Revised estimation of daily train km travel:
The average units per train is 110/81 = 1.36. If 30 units are on daily standby (no doubt actual nr is somewhere in the data), the average number of trains running throughout the day is 150/1.36 = 110 trains. The total ‘train’ km pa 81mil, average train km per day is 81m/365/110 = 2017 km.
This is still only equivalent to 3 return trips Mcr-Euston. Perhaps HS2 are holding back on total capacity. Either way, as pointed out in the original STOPHS2 posting, the HS2 projection for electricity costs appears to be part of the ongoing massaging of the figures.
Correction – was not a valid calculation so please ignore previous posts.
A big slice of travel will be on Energy Consumption on Classic
at lower kWh / km which I did not appreciate – no apparent way to break down.
You might look at the rest though.
Before anyone else gets the chance to scoff, I would like to suggest you meant p/kWh rather than £. The argument stands because the ratios are the same.
Of course their figures are ridiculous.
Even using their baseline cost, take a look at:
Annual Electricity cost = £180mil = £1mil per 200m set per year – how convenient is that??. One set uses elec £1mil/365 = £2740 per day.
With electricity cost 7.25p/km, daily elec usage = 2740 x 100 / 7.25 = 38,000 kWh per day (rounded). Average distance travelled per set = 38,000/25 (kWh per km) = 1500km per day.
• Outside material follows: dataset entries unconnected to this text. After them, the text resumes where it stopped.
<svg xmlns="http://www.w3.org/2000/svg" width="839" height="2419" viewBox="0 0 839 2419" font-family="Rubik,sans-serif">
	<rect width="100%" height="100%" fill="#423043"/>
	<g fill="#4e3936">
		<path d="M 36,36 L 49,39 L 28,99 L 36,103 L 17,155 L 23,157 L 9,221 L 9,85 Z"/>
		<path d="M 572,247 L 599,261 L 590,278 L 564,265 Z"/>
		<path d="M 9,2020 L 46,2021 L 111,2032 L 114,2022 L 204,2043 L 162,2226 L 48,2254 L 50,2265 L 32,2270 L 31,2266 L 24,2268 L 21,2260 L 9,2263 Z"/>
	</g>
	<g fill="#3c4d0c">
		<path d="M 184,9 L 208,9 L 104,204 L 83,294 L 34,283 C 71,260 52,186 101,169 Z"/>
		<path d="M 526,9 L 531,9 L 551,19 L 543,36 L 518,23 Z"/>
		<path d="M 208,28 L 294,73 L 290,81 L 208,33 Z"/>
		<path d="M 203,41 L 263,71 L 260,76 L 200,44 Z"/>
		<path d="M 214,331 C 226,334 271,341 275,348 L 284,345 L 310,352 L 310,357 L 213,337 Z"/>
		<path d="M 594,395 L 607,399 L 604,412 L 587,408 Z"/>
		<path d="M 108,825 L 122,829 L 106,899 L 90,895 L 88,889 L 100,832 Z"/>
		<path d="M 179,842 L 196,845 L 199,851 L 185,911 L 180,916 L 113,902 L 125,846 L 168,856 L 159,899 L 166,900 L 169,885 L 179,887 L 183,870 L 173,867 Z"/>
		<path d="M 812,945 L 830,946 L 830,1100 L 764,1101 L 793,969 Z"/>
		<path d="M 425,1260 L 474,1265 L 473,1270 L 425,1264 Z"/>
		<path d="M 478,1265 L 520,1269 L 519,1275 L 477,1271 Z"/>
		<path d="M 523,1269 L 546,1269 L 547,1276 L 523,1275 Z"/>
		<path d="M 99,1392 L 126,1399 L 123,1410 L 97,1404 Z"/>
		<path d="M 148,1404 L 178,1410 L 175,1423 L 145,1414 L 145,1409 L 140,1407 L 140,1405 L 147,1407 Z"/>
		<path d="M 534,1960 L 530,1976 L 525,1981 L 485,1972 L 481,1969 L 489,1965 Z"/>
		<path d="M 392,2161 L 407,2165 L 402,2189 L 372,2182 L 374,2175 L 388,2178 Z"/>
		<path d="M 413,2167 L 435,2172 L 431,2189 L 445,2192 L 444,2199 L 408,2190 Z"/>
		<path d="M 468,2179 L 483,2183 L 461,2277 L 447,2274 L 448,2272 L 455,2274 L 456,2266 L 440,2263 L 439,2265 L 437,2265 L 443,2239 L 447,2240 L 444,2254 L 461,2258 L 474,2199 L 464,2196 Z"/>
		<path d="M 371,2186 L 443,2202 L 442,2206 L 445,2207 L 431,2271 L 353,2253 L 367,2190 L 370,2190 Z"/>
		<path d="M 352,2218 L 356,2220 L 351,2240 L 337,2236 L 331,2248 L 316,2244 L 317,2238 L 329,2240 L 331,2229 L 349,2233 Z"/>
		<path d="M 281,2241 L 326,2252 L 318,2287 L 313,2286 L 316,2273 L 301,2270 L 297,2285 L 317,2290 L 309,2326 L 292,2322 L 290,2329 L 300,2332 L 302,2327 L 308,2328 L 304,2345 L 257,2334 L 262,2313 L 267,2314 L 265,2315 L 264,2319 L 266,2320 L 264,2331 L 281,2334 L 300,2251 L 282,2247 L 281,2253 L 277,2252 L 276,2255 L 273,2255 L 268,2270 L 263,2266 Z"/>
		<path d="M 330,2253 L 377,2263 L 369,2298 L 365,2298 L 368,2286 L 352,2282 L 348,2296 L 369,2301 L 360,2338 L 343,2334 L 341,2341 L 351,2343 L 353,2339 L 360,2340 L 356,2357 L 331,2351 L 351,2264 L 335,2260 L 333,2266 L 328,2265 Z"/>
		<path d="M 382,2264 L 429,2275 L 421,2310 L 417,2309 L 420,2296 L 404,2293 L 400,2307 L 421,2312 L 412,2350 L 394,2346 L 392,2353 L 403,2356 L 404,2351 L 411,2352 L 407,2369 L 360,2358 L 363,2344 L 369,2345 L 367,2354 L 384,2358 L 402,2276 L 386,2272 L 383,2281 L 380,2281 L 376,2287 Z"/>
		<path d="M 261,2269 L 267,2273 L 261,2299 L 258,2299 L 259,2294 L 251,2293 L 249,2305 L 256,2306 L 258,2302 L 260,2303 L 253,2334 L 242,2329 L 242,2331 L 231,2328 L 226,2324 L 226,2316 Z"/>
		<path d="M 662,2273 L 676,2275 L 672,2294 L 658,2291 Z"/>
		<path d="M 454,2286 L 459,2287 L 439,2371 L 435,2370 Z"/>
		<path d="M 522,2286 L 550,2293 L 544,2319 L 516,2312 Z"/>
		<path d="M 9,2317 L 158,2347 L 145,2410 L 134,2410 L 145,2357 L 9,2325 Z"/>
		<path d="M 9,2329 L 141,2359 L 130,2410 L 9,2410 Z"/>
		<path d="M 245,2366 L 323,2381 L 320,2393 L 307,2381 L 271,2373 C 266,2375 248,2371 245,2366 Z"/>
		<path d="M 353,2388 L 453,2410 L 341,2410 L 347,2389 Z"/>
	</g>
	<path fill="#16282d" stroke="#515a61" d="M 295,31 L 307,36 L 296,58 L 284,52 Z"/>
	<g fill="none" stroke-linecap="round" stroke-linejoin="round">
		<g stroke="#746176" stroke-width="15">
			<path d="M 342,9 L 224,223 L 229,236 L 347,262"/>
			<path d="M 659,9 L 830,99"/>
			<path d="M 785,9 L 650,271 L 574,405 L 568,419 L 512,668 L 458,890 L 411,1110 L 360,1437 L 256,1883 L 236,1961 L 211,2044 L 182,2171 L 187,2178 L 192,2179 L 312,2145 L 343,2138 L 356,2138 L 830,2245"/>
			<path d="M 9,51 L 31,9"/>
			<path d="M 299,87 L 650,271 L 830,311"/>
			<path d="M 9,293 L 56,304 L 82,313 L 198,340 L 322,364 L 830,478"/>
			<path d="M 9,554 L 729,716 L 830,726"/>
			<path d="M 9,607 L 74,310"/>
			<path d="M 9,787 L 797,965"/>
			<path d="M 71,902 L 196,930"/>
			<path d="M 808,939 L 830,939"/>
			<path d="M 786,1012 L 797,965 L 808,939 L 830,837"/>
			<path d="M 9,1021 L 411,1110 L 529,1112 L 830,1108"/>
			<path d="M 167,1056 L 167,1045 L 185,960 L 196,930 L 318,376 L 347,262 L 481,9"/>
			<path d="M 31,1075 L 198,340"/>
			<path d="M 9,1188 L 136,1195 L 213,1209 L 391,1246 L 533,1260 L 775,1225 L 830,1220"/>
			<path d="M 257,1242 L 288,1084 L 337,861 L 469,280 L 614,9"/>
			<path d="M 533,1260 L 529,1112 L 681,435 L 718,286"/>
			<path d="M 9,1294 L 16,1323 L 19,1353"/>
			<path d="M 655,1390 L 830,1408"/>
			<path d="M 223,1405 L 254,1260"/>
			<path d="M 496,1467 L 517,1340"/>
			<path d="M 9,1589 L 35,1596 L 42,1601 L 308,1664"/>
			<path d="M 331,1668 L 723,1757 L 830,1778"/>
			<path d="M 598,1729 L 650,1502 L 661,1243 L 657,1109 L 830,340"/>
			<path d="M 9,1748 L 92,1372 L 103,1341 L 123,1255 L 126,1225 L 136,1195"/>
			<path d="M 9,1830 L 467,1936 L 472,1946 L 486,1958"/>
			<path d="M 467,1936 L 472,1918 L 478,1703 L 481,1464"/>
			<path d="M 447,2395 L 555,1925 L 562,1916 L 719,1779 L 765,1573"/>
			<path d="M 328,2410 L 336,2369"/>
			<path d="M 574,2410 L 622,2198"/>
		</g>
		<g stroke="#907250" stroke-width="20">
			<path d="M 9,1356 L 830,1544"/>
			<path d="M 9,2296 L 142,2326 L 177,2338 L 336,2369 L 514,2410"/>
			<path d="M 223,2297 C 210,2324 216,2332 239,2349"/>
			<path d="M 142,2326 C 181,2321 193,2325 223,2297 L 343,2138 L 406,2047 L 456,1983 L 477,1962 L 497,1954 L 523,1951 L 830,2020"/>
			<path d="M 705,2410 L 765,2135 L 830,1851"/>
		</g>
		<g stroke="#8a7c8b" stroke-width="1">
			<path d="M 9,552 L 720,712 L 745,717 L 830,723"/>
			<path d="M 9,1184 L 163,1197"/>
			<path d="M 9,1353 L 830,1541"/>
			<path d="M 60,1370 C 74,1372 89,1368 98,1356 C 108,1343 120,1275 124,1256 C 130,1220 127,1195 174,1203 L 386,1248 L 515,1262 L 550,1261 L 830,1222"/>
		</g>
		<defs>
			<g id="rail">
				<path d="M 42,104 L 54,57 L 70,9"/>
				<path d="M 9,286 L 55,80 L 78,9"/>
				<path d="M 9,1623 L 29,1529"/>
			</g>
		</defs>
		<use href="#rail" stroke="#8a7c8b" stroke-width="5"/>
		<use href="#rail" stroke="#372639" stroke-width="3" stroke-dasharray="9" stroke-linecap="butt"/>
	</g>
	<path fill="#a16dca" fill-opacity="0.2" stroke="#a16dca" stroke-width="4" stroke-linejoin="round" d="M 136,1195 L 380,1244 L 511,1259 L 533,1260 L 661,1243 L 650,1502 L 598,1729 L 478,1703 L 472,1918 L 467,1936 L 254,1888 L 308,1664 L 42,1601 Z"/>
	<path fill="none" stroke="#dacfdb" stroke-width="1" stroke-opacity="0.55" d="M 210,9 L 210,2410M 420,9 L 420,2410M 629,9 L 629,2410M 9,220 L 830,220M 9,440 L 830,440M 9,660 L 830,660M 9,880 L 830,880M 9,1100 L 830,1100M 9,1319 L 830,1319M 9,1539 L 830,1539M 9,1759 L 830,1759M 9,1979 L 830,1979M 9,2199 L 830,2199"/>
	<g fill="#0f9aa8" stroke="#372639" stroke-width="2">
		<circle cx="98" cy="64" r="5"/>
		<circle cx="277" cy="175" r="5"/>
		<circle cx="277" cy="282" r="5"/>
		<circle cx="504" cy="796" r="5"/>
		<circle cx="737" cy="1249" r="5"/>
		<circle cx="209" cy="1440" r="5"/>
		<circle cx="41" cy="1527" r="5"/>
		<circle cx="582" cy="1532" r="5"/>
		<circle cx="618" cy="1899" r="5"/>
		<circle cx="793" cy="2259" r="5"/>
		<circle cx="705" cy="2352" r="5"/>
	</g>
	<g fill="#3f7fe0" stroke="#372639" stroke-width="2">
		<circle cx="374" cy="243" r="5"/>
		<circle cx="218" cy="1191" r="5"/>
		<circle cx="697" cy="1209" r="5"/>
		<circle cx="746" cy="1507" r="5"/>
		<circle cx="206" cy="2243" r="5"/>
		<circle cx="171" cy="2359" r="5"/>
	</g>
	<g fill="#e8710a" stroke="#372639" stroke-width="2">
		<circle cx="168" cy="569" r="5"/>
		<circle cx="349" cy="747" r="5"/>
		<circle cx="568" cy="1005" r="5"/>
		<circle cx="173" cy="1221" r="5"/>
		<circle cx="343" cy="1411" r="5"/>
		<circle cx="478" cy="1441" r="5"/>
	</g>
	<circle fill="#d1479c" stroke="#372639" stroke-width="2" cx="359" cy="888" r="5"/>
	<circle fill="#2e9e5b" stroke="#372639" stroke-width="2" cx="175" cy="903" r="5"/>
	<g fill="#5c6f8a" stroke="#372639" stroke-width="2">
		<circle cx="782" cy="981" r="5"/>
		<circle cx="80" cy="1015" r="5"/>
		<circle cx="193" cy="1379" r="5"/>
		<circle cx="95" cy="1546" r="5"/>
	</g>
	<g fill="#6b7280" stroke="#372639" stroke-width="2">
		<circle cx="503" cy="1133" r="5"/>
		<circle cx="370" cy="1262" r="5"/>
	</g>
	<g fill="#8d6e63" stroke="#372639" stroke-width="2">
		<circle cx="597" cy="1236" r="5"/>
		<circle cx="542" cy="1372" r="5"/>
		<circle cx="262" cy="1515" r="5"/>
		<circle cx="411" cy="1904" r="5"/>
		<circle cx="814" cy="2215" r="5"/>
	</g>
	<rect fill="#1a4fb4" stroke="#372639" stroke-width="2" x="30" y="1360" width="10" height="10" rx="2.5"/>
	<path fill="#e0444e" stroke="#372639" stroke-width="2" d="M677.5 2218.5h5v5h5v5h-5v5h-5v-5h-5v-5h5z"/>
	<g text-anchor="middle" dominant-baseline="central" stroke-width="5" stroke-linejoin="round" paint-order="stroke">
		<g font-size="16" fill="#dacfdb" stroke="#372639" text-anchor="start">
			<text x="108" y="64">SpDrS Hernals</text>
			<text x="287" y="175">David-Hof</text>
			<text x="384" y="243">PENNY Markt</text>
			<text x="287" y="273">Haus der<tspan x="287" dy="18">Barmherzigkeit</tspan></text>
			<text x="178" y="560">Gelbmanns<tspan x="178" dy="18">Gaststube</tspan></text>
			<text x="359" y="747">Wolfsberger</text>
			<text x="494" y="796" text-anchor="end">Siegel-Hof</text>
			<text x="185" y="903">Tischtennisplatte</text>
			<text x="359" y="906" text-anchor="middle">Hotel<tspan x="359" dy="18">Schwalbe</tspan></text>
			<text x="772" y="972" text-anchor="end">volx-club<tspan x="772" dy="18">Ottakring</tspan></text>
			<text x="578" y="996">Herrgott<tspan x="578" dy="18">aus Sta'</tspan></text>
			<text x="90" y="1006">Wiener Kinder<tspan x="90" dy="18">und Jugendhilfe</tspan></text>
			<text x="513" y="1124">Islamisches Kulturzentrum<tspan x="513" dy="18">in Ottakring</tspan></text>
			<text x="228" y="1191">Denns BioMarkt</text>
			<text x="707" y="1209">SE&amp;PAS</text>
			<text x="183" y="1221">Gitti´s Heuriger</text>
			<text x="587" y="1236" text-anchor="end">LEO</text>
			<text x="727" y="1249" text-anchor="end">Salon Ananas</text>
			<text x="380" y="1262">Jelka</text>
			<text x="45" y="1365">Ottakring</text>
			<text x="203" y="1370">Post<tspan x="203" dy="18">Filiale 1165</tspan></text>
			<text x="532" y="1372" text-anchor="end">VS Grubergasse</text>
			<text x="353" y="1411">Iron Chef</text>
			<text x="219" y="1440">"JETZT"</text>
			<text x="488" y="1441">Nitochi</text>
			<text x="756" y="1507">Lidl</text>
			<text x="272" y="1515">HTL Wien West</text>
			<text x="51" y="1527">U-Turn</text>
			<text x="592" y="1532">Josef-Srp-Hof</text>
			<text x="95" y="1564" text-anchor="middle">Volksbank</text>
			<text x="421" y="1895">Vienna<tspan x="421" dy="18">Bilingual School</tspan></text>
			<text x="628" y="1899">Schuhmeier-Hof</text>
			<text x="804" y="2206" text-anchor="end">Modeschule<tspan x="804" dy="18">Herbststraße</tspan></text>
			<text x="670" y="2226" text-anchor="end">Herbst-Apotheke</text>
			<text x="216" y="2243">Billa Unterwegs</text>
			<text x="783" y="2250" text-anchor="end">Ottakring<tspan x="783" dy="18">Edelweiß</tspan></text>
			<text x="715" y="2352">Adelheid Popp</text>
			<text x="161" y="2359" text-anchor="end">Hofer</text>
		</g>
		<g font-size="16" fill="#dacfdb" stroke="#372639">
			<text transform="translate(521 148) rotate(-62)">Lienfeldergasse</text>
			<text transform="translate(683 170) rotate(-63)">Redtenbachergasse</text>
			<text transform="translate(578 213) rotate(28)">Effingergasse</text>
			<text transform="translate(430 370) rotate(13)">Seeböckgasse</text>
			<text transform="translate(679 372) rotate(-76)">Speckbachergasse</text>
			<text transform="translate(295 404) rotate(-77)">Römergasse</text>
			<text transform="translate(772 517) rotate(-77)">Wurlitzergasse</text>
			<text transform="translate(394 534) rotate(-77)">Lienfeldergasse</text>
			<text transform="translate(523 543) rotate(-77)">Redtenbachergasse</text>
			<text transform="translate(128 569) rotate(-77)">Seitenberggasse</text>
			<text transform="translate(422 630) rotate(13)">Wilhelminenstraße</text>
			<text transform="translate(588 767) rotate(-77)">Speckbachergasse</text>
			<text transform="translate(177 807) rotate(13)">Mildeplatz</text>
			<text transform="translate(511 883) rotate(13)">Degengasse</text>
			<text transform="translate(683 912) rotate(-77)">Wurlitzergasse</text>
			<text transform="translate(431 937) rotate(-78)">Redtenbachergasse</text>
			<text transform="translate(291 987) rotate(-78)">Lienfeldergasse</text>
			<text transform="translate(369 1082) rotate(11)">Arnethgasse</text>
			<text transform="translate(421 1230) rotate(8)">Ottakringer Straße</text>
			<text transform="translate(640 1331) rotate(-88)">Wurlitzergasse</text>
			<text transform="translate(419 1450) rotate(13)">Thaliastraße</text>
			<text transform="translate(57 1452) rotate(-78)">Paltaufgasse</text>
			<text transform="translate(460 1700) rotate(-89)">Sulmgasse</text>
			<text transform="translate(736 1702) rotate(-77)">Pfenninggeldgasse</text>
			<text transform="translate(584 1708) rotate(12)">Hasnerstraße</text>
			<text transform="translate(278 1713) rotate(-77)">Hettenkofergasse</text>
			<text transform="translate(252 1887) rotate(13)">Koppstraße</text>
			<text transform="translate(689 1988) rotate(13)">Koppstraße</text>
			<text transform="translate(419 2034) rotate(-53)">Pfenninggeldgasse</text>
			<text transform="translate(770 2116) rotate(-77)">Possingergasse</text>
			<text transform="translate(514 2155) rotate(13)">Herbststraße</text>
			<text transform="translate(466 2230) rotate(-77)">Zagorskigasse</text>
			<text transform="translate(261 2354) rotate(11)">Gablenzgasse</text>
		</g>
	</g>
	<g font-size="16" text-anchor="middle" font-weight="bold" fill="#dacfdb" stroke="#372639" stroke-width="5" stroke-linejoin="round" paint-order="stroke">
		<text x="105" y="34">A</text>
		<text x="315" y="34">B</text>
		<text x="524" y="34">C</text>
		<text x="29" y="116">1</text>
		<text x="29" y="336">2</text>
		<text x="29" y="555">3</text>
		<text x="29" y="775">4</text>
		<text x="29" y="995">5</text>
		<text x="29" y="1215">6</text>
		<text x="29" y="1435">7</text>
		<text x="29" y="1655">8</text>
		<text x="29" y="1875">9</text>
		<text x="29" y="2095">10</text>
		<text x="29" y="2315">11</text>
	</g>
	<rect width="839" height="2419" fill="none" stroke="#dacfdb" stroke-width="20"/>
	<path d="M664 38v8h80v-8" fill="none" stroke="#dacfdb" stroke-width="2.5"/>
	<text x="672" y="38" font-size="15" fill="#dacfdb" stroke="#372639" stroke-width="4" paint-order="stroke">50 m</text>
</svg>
Thus the average travel of the whole fleet will be under 1000 miles per day = little more than 2 return trips Manchester – London or 5 hours on track per day.
You need not worry about your inaccuracy. How long will his nibs get away with proclaiming that he is not just investing in HS2 but that Network Rail will invest £38bn over the next five years?
See BBC Sunday Politics 26 January 2014 Andrew Neil interview Transport Sec:
The real figure is more like £12bn (over 5 years) and most of that is on long overdue electrification and finishing off Crossrail / Thamelink.